Toute la structure financière de l'économie turque semble fragilisée par le bras de fer entre la rue et le pouvoir central. La Bourse accuse le coup, les taux d'intérêts des obligations publiques bondissent et la lire turque s'affaisse en dépit du soutien de la Banque centrale. Pourtant l'économie turque paraît solide. La croissance, un peu en repli cette année, est soutenue depuis dix ans, déficit et dette publiques sont maîtrisés et la Bourse est l'une des plus attractives des pays émergents. On parle volontiers de ce pays comme de la Chine de l'Europe. Cette économie florissante a pourtant une face sombre, révélée cette semaine par les voyants à l'orange : pour financer les usines, les centres commerciaux, les complexes hôteliers qui poussent comme des champignons, Ankara dépend en grande partie du financement extérieur.

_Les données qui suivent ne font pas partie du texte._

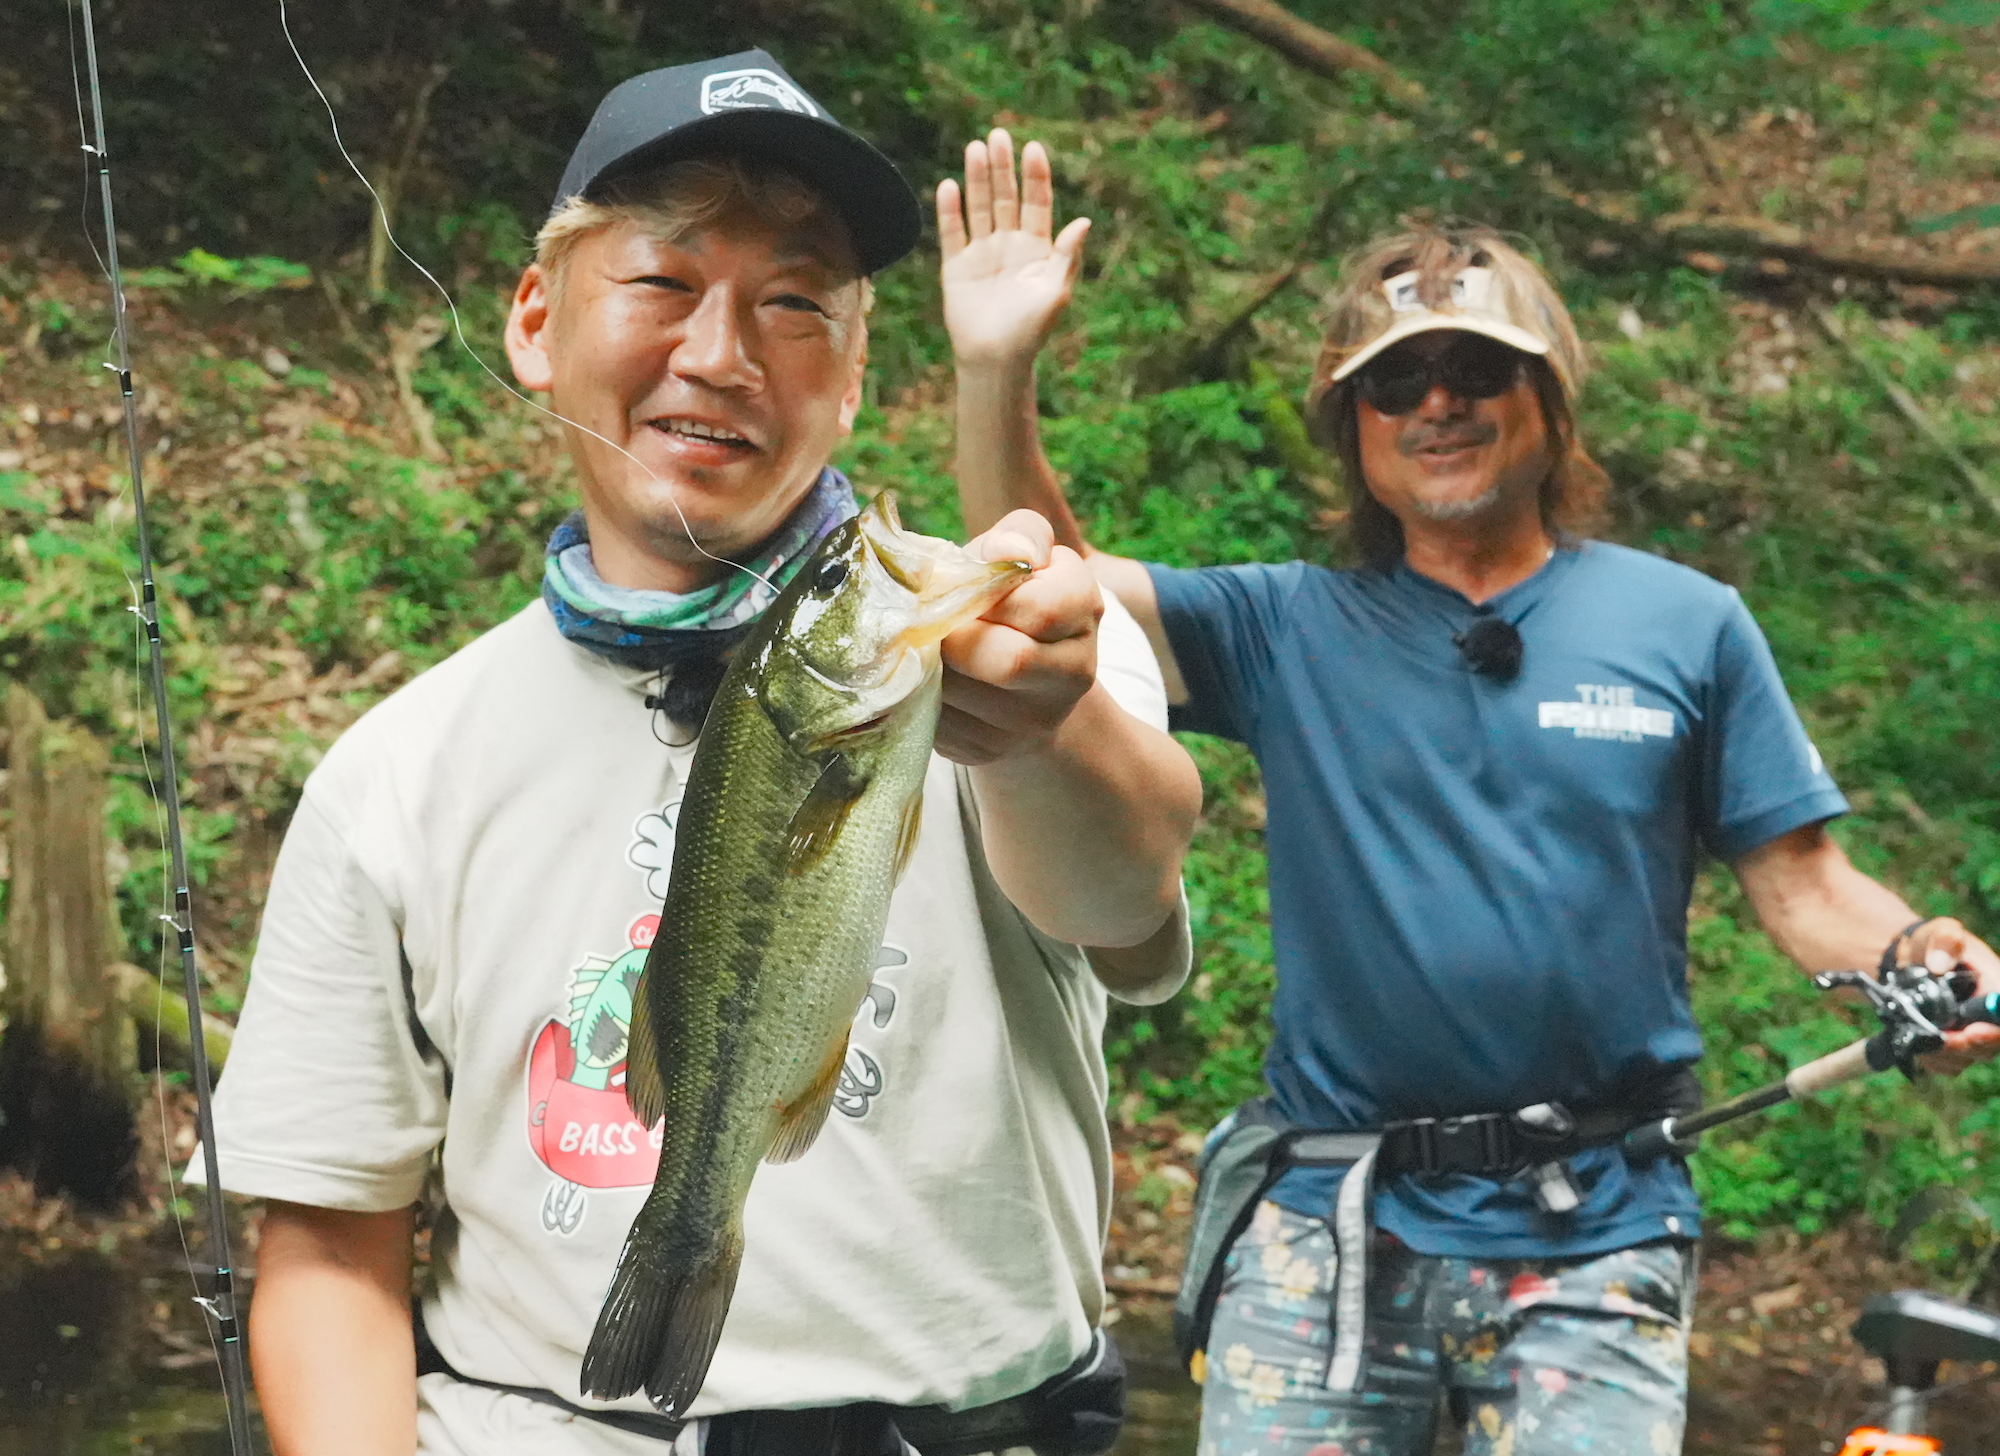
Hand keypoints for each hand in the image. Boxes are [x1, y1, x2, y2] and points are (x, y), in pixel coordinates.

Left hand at [935, 509, 1101, 764]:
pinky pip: (939, 722)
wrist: (1015, 670)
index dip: (987, 595)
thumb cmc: (1007, 594)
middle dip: (954, 634)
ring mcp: (1034, 722)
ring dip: (928, 662)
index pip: (1041, 609)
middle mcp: (1073, 673)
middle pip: (1009, 662)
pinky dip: (917, 692)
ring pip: (963, 694)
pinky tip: (921, 673)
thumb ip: (1019, 535)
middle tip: (928, 618)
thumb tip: (1007, 553)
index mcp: (1084, 610)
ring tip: (922, 641)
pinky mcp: (988, 750)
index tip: (963, 586)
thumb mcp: (1018, 552)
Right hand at [937, 128, 1090, 367]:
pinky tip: (949, 185)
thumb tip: (1084, 221)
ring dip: (978, 178)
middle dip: (1003, 167)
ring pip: (980, 207)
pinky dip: (950, 210)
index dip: (1035, 176)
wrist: (996, 359)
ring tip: (975, 148)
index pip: (1036, 203)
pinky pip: (952, 232)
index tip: (1032, 148)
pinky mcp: (957, 267)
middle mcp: (1010, 245)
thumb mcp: (1056, 292)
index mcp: (1038, 250)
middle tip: (998, 135)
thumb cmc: (1031, 330)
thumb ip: (1068, 256)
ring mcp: (983, 254)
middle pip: (1006, 197)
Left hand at [1904, 918, 1999, 1074]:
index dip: (1994, 1030)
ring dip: (1948, 1054)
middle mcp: (1990, 1014)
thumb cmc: (1931, 945)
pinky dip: (1936, 1060)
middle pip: (1992, 1043)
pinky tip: (1922, 1048)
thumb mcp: (1939, 932)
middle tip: (1941, 1039)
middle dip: (1966, 1046)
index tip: (1972, 1032)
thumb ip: (1944, 940)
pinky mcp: (1958, 1045)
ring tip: (1925, 1040)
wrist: (1909, 962)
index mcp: (1997, 987)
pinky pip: (1952, 1063)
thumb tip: (1939, 964)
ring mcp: (1976, 1032)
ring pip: (1971, 1056)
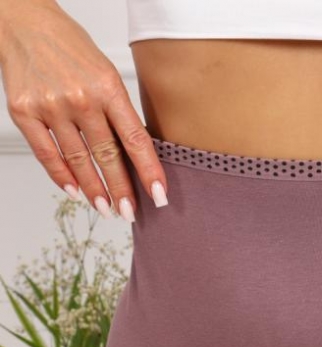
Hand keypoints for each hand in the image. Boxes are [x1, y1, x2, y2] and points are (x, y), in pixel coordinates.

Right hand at [0, 0, 167, 217]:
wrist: (24, 21)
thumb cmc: (70, 47)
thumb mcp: (104, 72)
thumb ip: (117, 110)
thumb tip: (134, 154)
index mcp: (107, 86)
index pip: (135, 138)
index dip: (149, 171)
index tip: (159, 195)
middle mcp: (80, 98)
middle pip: (107, 156)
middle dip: (121, 190)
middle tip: (130, 212)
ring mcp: (51, 107)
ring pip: (78, 161)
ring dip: (94, 190)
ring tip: (105, 208)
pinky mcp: (25, 112)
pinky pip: (47, 155)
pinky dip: (62, 177)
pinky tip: (74, 191)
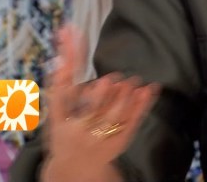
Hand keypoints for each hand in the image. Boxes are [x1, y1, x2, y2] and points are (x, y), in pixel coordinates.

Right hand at [41, 26, 158, 181]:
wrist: (72, 169)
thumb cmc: (64, 131)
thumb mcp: (56, 110)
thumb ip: (63, 78)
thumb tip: (66, 37)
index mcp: (58, 119)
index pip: (60, 91)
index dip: (66, 74)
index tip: (77, 63)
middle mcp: (77, 129)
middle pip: (89, 111)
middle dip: (100, 96)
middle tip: (111, 79)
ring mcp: (99, 138)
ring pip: (113, 116)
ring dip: (123, 97)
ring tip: (131, 81)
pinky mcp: (118, 142)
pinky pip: (133, 121)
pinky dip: (142, 104)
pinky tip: (150, 88)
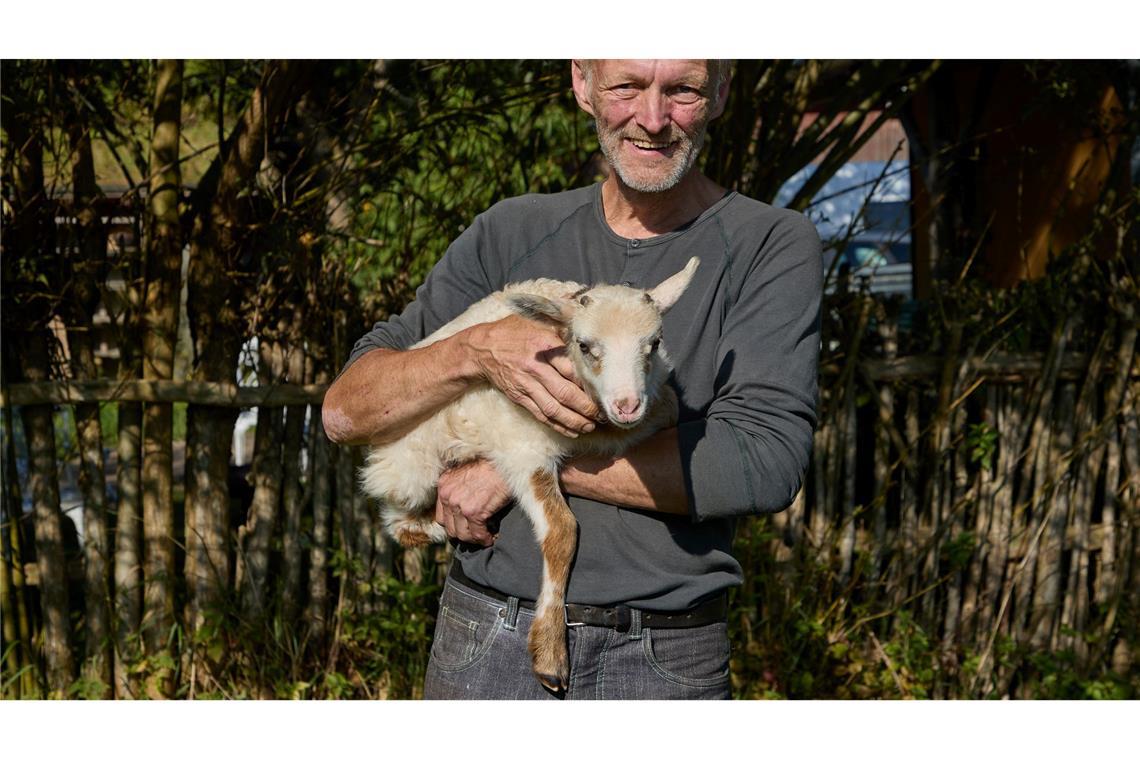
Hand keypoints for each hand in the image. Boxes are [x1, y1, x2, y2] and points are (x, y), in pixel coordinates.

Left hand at [435, 459, 511, 545]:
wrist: (506, 462)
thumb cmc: (491, 465)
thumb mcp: (466, 473)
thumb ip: (458, 489)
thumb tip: (462, 508)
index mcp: (444, 485)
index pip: (441, 516)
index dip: (454, 524)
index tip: (465, 526)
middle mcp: (448, 495)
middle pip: (450, 528)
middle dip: (464, 534)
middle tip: (476, 534)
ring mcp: (460, 505)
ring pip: (463, 534)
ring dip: (474, 539)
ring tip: (484, 537)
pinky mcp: (474, 512)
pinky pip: (478, 534)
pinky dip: (485, 539)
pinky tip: (491, 537)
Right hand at [467, 315, 599, 436]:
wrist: (481, 349)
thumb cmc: (513, 331)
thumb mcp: (535, 319)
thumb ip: (560, 321)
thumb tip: (585, 312)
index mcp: (543, 345)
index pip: (570, 367)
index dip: (587, 381)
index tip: (603, 388)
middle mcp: (535, 367)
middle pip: (564, 392)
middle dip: (585, 407)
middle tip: (601, 414)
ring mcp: (526, 385)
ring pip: (553, 408)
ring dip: (574, 420)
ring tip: (590, 426)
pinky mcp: (519, 397)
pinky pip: (540, 415)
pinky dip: (557, 425)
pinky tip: (572, 431)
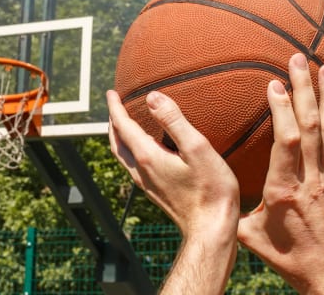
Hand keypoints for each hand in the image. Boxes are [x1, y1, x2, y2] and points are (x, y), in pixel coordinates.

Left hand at [107, 90, 238, 293]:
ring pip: (123, 156)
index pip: (122, 126)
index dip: (115, 107)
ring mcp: (148, 184)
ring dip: (120, 137)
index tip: (111, 92)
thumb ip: (174, 121)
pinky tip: (146, 150)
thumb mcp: (196, 148)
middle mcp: (142, 171)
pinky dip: (131, 150)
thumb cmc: (211, 190)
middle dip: (113, 122)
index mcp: (148, 157)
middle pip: (117, 143)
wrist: (212, 230)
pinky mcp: (157, 193)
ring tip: (124, 124)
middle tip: (115, 105)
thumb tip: (151, 97)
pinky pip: (134, 166)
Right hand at [237, 53, 323, 293]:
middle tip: (300, 60)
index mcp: (284, 189)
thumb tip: (208, 190)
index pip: (287, 143)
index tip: (275, 84)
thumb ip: (234, 211)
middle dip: (305, 90)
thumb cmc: (286, 257)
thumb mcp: (250, 236)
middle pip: (311, 127)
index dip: (283, 112)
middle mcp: (310, 179)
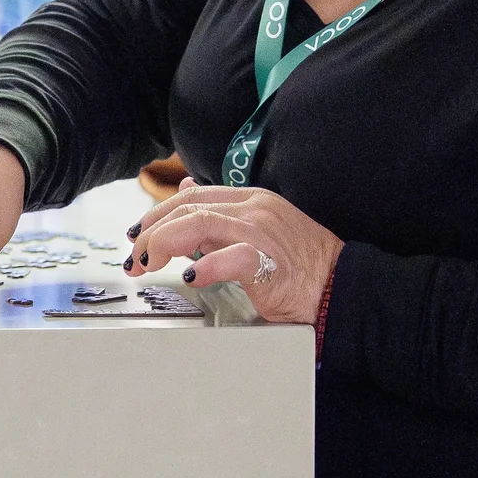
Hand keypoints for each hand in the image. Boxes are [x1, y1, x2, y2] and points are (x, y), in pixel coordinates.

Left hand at [126, 177, 338, 324]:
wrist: (340, 287)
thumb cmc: (298, 264)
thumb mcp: (255, 229)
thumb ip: (220, 214)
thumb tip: (185, 191)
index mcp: (250, 199)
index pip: (191, 197)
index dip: (157, 214)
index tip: (137, 235)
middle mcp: (254, 208)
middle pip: (187, 207)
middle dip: (152, 231)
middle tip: (136, 257)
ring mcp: (263, 232)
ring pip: (200, 223)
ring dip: (164, 244)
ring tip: (150, 265)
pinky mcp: (271, 262)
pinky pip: (233, 257)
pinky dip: (207, 265)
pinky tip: (192, 276)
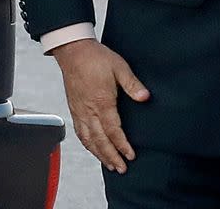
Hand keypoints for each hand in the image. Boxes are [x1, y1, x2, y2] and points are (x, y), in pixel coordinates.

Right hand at [53, 38, 149, 172]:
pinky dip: (87, 145)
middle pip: (100, 141)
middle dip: (111, 157)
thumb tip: (145, 97)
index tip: (130, 155)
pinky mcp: (74, 109)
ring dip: (99, 154)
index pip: (113, 130)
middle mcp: (89, 110)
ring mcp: (80, 111)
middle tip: (121, 168)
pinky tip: (93, 149)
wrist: (74, 51)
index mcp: (102, 101)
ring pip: (88, 140)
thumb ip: (132, 84)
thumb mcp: (119, 67)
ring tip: (110, 164)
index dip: (122, 145)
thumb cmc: (96, 57)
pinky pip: (80, 133)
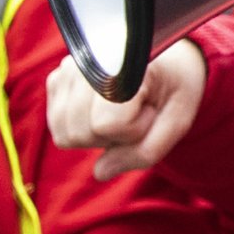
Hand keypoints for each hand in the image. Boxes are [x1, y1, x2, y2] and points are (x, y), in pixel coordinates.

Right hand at [46, 41, 204, 179]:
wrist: (169, 60)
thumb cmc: (175, 89)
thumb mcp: (178, 122)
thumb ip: (145, 152)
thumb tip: (100, 172)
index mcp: (124, 64)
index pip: (106, 124)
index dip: (134, 131)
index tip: (152, 110)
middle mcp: (87, 60)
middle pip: (80, 133)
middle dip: (113, 136)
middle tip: (136, 112)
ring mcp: (68, 69)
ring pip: (65, 134)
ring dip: (95, 134)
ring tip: (120, 111)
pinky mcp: (56, 80)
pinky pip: (57, 128)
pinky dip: (81, 129)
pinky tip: (101, 110)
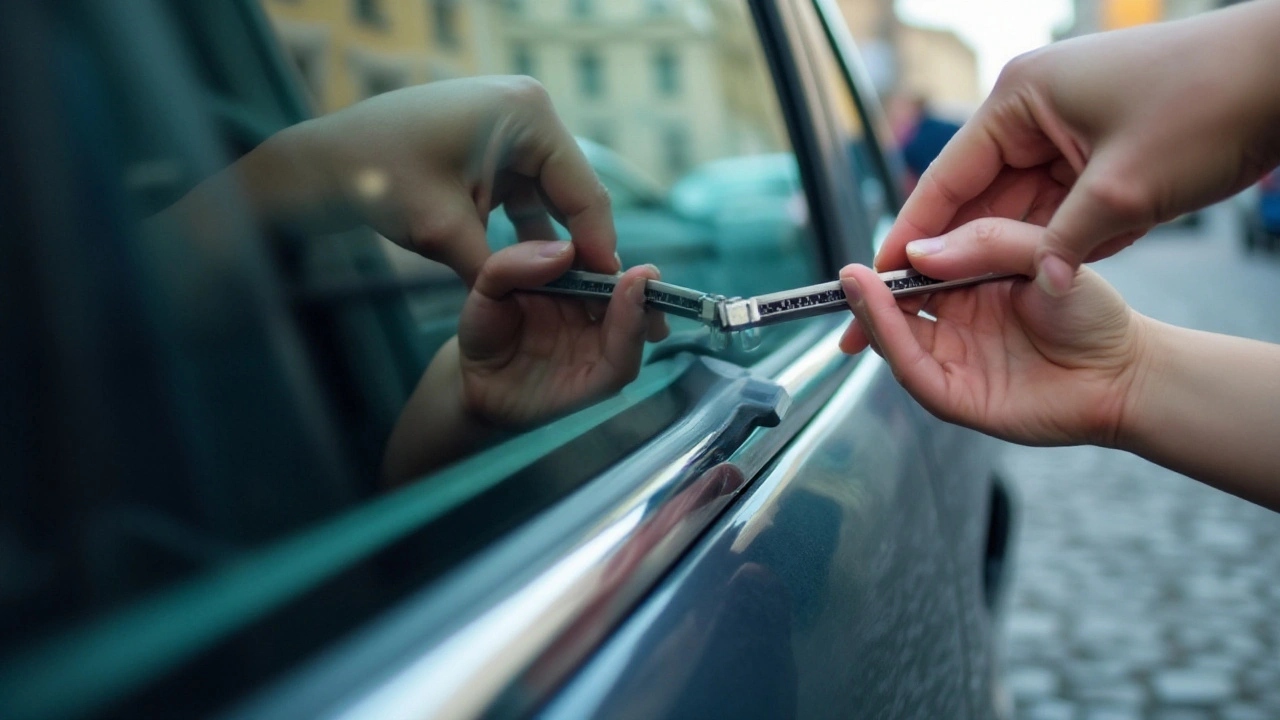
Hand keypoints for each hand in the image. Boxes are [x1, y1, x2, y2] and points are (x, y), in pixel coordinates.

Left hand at [244, 76, 618, 283]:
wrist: (325, 163)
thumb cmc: (378, 180)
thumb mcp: (443, 232)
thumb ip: (503, 266)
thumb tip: (555, 293)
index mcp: (529, 115)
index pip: (584, 190)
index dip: (599, 247)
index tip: (611, 297)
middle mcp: (529, 111)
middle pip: (574, 192)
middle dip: (581, 247)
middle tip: (598, 303)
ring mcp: (513, 126)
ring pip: (552, 197)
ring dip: (556, 243)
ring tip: (572, 295)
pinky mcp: (496, 146)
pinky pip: (527, 194)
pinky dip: (530, 231)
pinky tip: (538, 274)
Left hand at [457, 241, 665, 423]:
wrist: (472, 384)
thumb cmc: (484, 331)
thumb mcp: (486, 289)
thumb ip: (511, 265)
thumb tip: (566, 251)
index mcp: (573, 285)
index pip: (603, 264)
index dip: (609, 252)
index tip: (608, 245)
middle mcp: (593, 313)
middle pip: (631, 296)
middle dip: (642, 283)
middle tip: (645, 271)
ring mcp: (599, 347)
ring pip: (635, 327)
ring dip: (641, 308)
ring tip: (639, 285)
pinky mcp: (597, 382)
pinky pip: (621, 364)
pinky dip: (630, 339)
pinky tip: (632, 319)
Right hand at [842, 218, 1148, 446]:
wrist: (1126, 372)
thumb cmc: (1090, 313)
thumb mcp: (1041, 257)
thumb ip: (987, 244)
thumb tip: (919, 253)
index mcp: (969, 283)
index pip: (915, 268)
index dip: (890, 258)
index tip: (872, 245)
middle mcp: (953, 321)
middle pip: (895, 304)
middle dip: (867, 290)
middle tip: (847, 272)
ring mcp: (952, 359)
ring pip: (896, 337)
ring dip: (871, 312)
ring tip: (856, 284)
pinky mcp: (955, 396)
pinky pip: (913, 368)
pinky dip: (892, 341)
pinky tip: (881, 315)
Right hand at [875, 2, 1279, 293]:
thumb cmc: (1207, 108)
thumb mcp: (1122, 193)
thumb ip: (1055, 245)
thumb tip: (1016, 288)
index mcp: (1020, 100)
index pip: (948, 178)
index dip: (914, 232)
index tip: (883, 276)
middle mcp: (1032, 112)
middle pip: (976, 196)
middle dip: (955, 251)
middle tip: (920, 305)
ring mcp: (1065, 132)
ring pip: (1016, 206)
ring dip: (1004, 251)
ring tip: (967, 306)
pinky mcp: (1096, 153)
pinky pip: (1055, 206)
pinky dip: (1048, 241)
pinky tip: (1028, 279)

C'est son talon d'Achille. Attirés par les rendements stupéfiants des marchés locaux, les capitaux ont déferlé sur la Turquie, mais ils pourraient bien refluer encore plus vite.
Le gouvernement est-il conscient des risques d'éclatement de cette bulle financière ?
Le gouvernement d'Ankara surveille sans doute tous ces indicateurs car le pays a connu récemment deux cuisantes crises financières, en 1993, puis en 2001. Maintenant il est aussi responsable de la formation de cette bulle. Elle a été alimentée d'abord par les projets pharaoniques des autorités. La construction d'un centre commercial sur la place Taksin qui a provoqué la contestation de la rue fait justement partie de ces investissements fortement dépendants des capitaux étrangers. C'est d'ailleurs pourquoi un coup d'arrêt au projet pourrait être interprété par les investisseurs comme la fin des placements rentables auxquels ils ont pris goût.
C'est vrai aussi que ces investisseurs versatiles pourraient lever le camp pour d'autres raisons. Les montagnes de capitaux flottants qui enivrent la Turquie ont été générées par la politique d'assouplissement monétaire pratiquée par les grandes banques centrales occidentales. Le patron américain de la Fed finira bien par siffler la fin de cette politique d'argent facile, c'est de plus en plus dans l'air du temps. Les centaines de milliards de dollars investis en Turquie ou dans d'autres pays émergents pourraient alors regagner très vite les marchés américains redevenus profitables.
Les protestations de la rue pourraient déboucher sur une crise économique ?
Il suffit d'une étincelle pour provoquer une belle pagaille sur les marchés. La crise politique peut être un détonateur. Maintenant Recep Erdogan a de bons atouts dans sa manche. D'abord une Banque centrale assise sur une réserve de 100 millions de dollars qui lui permettront d'agir en cas de crise. Et puis un électorat d'entrepreneurs conservateurs qui ne demandent pas mieux que de continuer cette course en avant.